Here's the thing - humans are, evolutionarily speaking, still at a tribal cavepeople level.  Most of our brain wiring is still set to a time when we lived in small groups of people, hunting and gathering, and depending on our tribe for survival.  People from other groups were possibly allies, possibly enemies, and we had to treat them with caution until we knew for sure.  So it was very beneficial for people to automatically separate people into "Us" and "Them".  "Us" were the safe people.  Friends, family, allies.  Maybe Cousin Ogg was kind of a jerk, but we knew that when the chips were down, he'd pick up a club and fight for the tribe alongside us.  "Them" were the the outsiders.  Others.  We might have to fight them for resources, though if we're lucky maybe they're willing to trade peacefully instead.  But it still served us to think of them as Them, just in case conflict someday brewed.
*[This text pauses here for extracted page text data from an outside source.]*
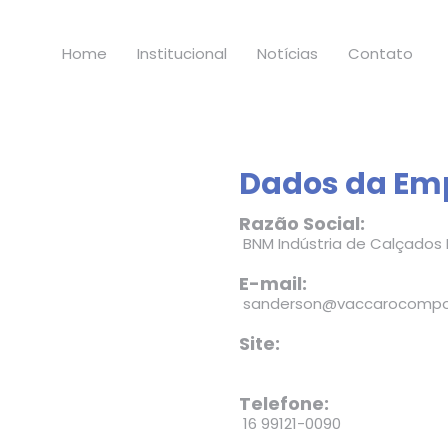
Home
Institucional
Notícias
Contato
Dados da Em
Razão Social:
BNM Indústria de Calçados 
E-mail:
sanderson@vaccarocompo
Site:
Telefone:
16 99121-0090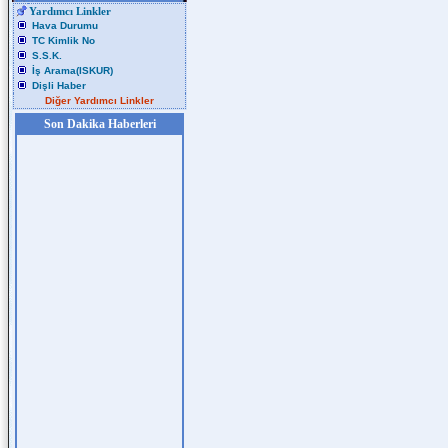
Yardımcı Linkler
Hava Durumu
TC Kimlik No
S.S.K.
İş Arama(ISKUR)
Dişli Haber
Diğer Yardımcı Linkler
Son Dakika Haberleri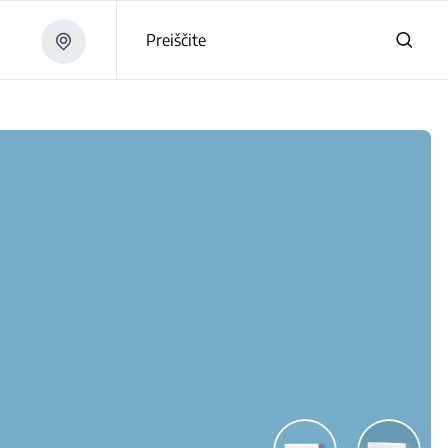
Preiščite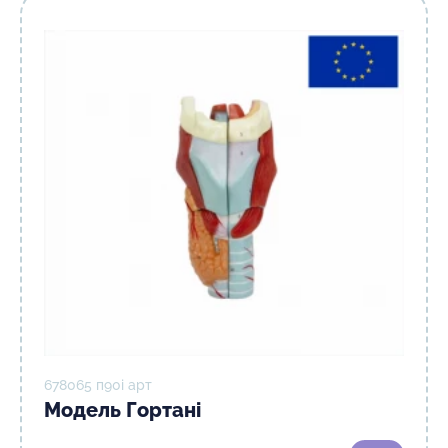
678065 п90і арт
Модель Гортані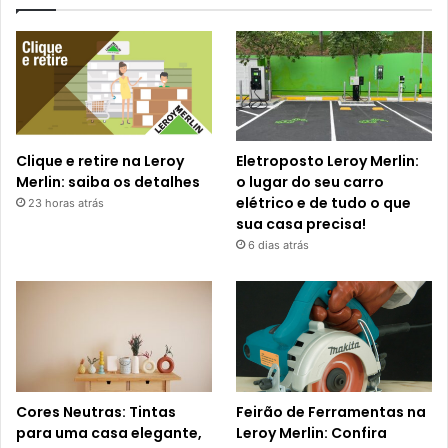
Clique e retire na Leroy
Eletroposto Leroy Merlin:
Merlin: saiba os detalhes
o lugar do seu carro
elétrico e de tudo o que
23 horas atrás
sua casa precisa!
6 dias atrás
Cores Neutras: Tintas
Feirão de Ferramentas na
para uma casa elegante,
Leroy Merlin: Confira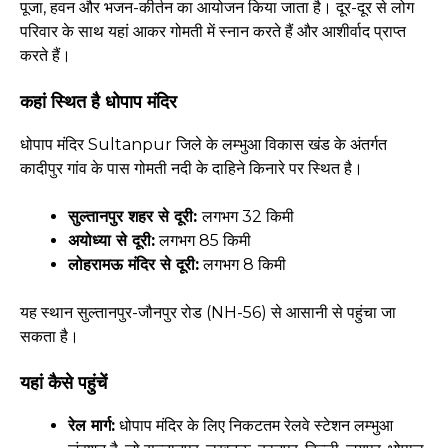
पूजा, हवन और भजन-कीर्तन का आयोजन किया जाता है। दूर-दूर से लोग
परिवार के साथ यहां आकर गोमती में स्नान करते हैं और आशीर्वाद प्राप्त
करते हैं।
कहां स्थित है धोपाप मंदिर
धोपाप मंदिर Sultanpur जिले के लम्भुआ विकास खंड के अंतर्गत
कादीपुर गांव के पास गोमती नदी के दाहिने किनारे पर स्थित है।
सुल्तानपुर शहर से दूरी:
लगभग 32 किमी
अयोध्या से दूरी:
लगभग 85 किमी
लोहरामऊ मंदिर से दूरी:
लगभग 8 किमी
यह स्थान सुल्तानपुर-जौनपुर रोड (NH-56) से आसानी से पहुंचा जा
सकता है।
यहां कैसे पहुंचें
रेल मार्ग:
धोपाप मंदिर के लिए निकटतम रेलवे स्टेशन लम्भुआ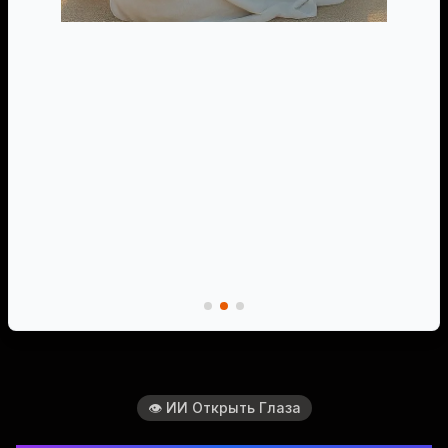
👁️ ИИ Открыть Глаза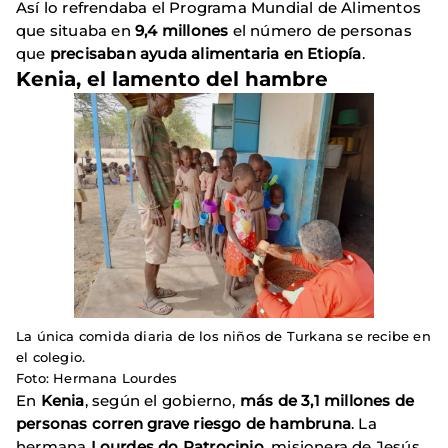
Así lo refrendaba el Programa Mundial de Alimentos
que situaba en
9,4 millones
el número de personas
que
precisaban ayuda alimentaria en Etiopía
.
Kenia, el lamento del hambre
La única comida diaria de los niños de Turkana se recibe en
el colegio.
Foto: Hermana Lourdes
En
Kenia
, según el gobierno,
más de 3,1 millones de
personas corren grave riesgo de hambruna
. La
hermana
Lourdes do Patrocinio
, misionera de Jesús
These days, the world has a lot more people in it.  And we can talk to those people in ways that weren't possible even just a few decades ago.  Suddenly Us is huge, and Them is even bigger, and maybe even harder to separate out.  But our brains are only wired to put a hundred or so people into the Us category, which is a problem when even our city of origin can contain millions.  So our brains try to compensate by narrowing down the Us.  Racism, sexism, classism, nationalism - these are all side effects of our minds trying to whittle down to a relatable Us to care about and pare out the Them who are relegated to a place of less importance.  Putting people in boxes is a natural human behavior.  It's not necessarily a good behavior, or a desirable one, but it's an understandable one.  And particularly for marginalized people, it's important for them to be able to find others like them so that they are not alone.  We are a social species.  Individuals need to have an Us, or they flounder.  But the species as a whole needs stop demonizing all of the Thems, or we're eventually going to self-destruct.

Our social, cultural, and technological development is accelerating at blinding speed, and our biological evolution doesn't have a chance of keeping up.  Worse, enough people still don't even believe in evolution that addressing the issue is extremely difficult.  How do you convince someone that they are reacting to globalization based on instinctive behavior when accepting that instinctive behavior even exists undermines their very worldview?  How can you even begin to fix society's problems when a significant portion of that society has a vested interest in disbelieving in the source of those problems?